Category | Fixed Deposits (FD) | Certificate of Deposits (CD) |
---|---|---|
Investment Tenure | With FDs, you get a flexible tenure of 7 days to 10 years, as per your financial suitability and requirements. | With CDs, you get a tenure of 7 days to 1 year from commercial banks and other financial institutions, it is 7 days to 3 years. |
Return on Investment | Interest rates vary as per the types of customers and tenure of FD. No change in interest rate will occur due to market changes, thus assuring returns till the maturity period. | Interest rates are higher than FD rates. This is because the investment plan has a risk of changes in interest rates during the tenure. |
Benefits for Senior Citizens | They get an additional interest rate of 0.25% to 0.50% on the applicable rates. | No special benefit is applicable for senior citizens. |
Risk Involved | Does not involve any risk as DICGC insures the principal and interest amount of investors for up to ₹5 lakhs. | Involves risks as these investments are not insured under DICGC and market fluctuations can affect repayment amount. |
Discount on Face Value | Not applicable to FDs. | Allowed for CDs. |
Tax Benefits | Tax saving fixed deposit schemes ensure tax exemptions during income tax returns. | No tax exemptions apply to this investment. |
Minimum Investment Amount | The minimum investment amount for FDs is ₹1,000 in general cases. However, for some financial institutions, the minimum amount is ₹100. | ₹1,00,000 is the minimum amount of investment for a certificate of deposits. |
Loan | You can take a loan against your FD as per your bank’s policy. Well-known banks offer 90% of the FD amount as a loan. | Taking loans against CDs is not allowed. |
CD vs FD – Which One is Best Option?
The debate on CD vs FD mainly depends on your financial goals and how you want to manage your money to save and grow it over time.
Investing in CDs will be useful if you want to deposit your money for a short period but gain high returns. Nonetheless, it will also come with risks of interest rate fluctuation and market volatility, affecting the repayment amount at times. But, returns on this investment are assured by banks.

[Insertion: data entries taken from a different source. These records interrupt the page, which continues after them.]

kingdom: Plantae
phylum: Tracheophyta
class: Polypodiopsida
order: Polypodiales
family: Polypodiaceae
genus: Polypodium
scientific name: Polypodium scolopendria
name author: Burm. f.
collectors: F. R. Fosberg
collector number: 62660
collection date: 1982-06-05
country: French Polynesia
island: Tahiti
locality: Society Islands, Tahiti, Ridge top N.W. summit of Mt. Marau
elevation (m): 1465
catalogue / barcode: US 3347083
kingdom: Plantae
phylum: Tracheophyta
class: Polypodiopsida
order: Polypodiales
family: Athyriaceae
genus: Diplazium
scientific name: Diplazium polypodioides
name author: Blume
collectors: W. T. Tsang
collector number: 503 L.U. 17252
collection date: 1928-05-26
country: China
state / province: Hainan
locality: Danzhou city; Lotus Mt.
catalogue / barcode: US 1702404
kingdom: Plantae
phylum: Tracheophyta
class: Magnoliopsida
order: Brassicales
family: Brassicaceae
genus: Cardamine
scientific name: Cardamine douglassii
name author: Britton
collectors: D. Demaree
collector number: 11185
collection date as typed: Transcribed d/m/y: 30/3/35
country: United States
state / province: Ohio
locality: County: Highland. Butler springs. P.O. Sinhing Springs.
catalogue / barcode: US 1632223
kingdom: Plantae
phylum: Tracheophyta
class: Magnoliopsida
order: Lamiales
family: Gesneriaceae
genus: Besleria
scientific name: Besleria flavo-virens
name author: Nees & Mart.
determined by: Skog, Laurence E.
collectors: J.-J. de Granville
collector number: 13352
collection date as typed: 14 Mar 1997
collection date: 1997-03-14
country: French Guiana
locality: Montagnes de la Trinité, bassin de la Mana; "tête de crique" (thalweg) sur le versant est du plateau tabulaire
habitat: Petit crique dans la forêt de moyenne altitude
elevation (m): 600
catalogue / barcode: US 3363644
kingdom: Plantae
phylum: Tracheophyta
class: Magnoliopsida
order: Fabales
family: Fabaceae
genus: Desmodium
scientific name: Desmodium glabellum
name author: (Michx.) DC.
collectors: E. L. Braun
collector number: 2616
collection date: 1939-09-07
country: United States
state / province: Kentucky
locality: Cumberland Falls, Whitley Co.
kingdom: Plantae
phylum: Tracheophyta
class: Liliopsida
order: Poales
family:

Hence, to fulfil short-term financial goals, a certificate of deposit is the best investment tool.
On the other hand, FDs are your friend if you are looking for a risk-free investment option for a long tenure. Save and grow your money for long tenures on the fixed interest rate applicable to the deposit amount. You get to choose the interest payout interval, thus securing a regular income from your savings.
Conclusion
When you look at the points of certificate of deposit vs fixed deposit, you get to understand which deposit scheme is suitable for you as per your present financial situation and future goals. Nonetheless, before investing in any of the deposit plans, make sure you read all the terms and conditions and offers applicable to them to grow your money effectively and avoid risks as much as possible.
Regardless of your choice, CD and FD offer a safe haven for your money, helping you grow your wealth over a certain period.
FAQs
For FDs, the minimum amount of investment is ₹1,000. It may change as per the policies of financial institutions. In the case of CDs, the minimum amount to invest is ₹1,00,000.
The main comparison point for CD vs FD is that you can invest in CD for a short tenure and in FDs for both short and long tenures.
No. You cannot claim any tax benefits in terms of exemption when invested in certificates of deposits.
To invest your money for a tenure of 7 years, you have to choose a fixed deposit investment scheme as CD does not allow you to invest for long tenures.
No. The Reserve Bank of India does not allow you to take loans against your certificate of deposits.
A major disadvantage of investing your money in CDs is that there is some risk involved in this investment scheme. DICGC does not insure CDs, and market fluctuations affect interest rates and returns.